De fait, il nous a semblé utile d'examiner la pertinence d'un rapprochement avec d'autres organismes, telle l'Unedic, que nous avons auditionnée. Pour l'année 2018, nous avons voté une garantie d'emprunt à son profit, dans la limite d'un plafond global de 4,5 milliards.
À la fin de l'année 2017, l'encours de l'Unedic s'établissait à 33,8 milliards, dont 28,8 milliards garantis par l'État. Cet encours de la dette de l'Unedic devrait atteindre 37,1 milliards à la fin 2018. Or, la taille de l'équipe en charge de la gestion de la dette de l'Unedic est relativement réduite. La gestion de la dette pourrait s'en trouver fragilisée, vu les montants considérés.

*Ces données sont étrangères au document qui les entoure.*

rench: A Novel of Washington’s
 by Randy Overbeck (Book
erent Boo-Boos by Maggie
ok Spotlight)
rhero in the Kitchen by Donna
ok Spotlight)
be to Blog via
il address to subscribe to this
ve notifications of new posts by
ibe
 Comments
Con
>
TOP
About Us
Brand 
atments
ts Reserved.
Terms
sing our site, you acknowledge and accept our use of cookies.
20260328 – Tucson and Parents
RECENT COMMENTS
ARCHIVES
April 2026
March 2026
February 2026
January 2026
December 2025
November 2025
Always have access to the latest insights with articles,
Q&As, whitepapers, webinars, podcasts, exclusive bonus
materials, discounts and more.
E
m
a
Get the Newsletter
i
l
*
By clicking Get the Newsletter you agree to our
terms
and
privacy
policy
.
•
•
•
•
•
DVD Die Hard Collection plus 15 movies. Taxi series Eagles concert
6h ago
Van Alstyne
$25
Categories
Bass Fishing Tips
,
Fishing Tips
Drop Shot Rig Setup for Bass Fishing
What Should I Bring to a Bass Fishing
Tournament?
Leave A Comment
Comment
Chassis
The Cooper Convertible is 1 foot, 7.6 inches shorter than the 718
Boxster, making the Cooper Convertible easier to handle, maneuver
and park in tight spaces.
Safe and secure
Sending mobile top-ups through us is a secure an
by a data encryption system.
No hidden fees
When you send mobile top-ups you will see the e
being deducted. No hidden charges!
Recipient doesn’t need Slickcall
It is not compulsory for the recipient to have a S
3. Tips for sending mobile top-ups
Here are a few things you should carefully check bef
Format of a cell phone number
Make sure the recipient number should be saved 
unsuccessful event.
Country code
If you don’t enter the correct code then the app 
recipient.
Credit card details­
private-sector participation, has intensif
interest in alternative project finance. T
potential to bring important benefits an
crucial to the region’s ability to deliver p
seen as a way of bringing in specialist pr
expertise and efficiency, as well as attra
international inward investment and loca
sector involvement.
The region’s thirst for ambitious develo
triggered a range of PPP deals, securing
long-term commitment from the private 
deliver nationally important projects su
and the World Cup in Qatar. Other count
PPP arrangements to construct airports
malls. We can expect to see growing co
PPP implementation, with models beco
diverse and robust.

En conséquence, nous formulons les recommandations suivantes, qui pourraient s'articuler avec le programme Action publique 2022 : inviter l'État à poursuivre la mutualisation de ses compétences de gestion de dette, en identifiant, au cas par cas, de nouveaux organismes publics ou parapublics, dont la gestion de la dette pourrait être confiée à un nouveau pôle d'excellence.
Il nous semblerait également pertinent de renforcer la vision agrégée des différentes dettes publiques, mais aussi de définir des indicateurs de performances communs aux dettes des administrations publiques, afin de faciliter le travail de comparaison en termes de performance.
Monsieur le ministre, voici nos recommandations et nos propositions. Nous serions heureux d'entendre quelle vision vous en avez pour votre part.